Between 14 January and 10 February 1945, it served with the 48th Army in the East Prussian Offensive, with elements supporting the 8th Mechanized Corps' breakthrough of German lines. The 65th claimed 25 enemy aircraft downed during the offensive, as well as three ammunition and fuel depots, 20 halftracks and automobiles, eleven pillboxes, 45 wagons destroyed, and up to 400 enemy soldiers killed when it used its guns for artillery bombardments and counterattacks. Additionally, the division was credited with suppressing the fire of eight artillery and mortar batteries and capturing up to 30 settlements without the support of infantry units. During the offensive, it advanced into the cities of Mława and Osterode.

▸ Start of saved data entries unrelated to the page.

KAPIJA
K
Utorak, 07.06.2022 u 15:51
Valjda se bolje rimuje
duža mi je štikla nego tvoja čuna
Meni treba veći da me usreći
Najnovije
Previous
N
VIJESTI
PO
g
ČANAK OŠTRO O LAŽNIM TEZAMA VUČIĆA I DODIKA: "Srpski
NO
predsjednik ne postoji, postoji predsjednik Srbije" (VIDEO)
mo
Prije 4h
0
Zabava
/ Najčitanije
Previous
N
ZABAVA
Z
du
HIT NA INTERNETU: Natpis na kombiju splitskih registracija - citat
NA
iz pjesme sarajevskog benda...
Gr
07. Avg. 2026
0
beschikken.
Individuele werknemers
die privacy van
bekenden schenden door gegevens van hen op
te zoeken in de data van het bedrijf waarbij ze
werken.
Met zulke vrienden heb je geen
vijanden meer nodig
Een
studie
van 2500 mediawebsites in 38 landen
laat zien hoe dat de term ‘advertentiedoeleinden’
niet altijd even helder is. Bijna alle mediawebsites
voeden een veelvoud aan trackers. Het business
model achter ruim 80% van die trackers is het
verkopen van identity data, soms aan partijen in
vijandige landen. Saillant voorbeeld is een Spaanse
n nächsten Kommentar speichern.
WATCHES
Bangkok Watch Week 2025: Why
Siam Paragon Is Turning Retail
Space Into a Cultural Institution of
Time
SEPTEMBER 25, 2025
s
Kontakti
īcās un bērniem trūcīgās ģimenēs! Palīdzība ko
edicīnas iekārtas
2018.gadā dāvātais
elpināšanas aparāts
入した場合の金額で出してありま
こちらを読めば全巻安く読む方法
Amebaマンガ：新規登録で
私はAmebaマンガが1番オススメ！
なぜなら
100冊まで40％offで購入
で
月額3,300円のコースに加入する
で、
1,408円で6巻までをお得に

The division was transferred to the 19th Army in February. In the subsequent East Pomeranian Offensive, during the elimination of German troops around Danzig, the 65th claimed ten German aircraft downed, more than 1,500 German soldiers killed, and up to 50 vehicles with cargo destroyed. For its "successful completion of command tasks" at Danzig, the 65th received the Order of Kutuzov, 2nd class, on 17 May. From April, initially as part of the 19th Army, and then directly subordinated to the front, the division provided air defense for the crossing of the Oder during the Battle of Berlin. For "successful completion of command tasks", the division received the honorific Pomerania and was awarded the Order of Alexander Nevsky.
== Postwar ==
Following the end of the war, the division became part of the Northern Group of Forces. Sakin transferred to command another anti-aircraft artillery division in December 1946, and was replaced by Colonel Nikolay Kaminsky in January 1947, still part of the Northern Group of Forces. Kaminsky was transferred in September 1949. The division was among those anti-aircraft artillery divisions disbanded without being converted into another unit by the end of the 1950s.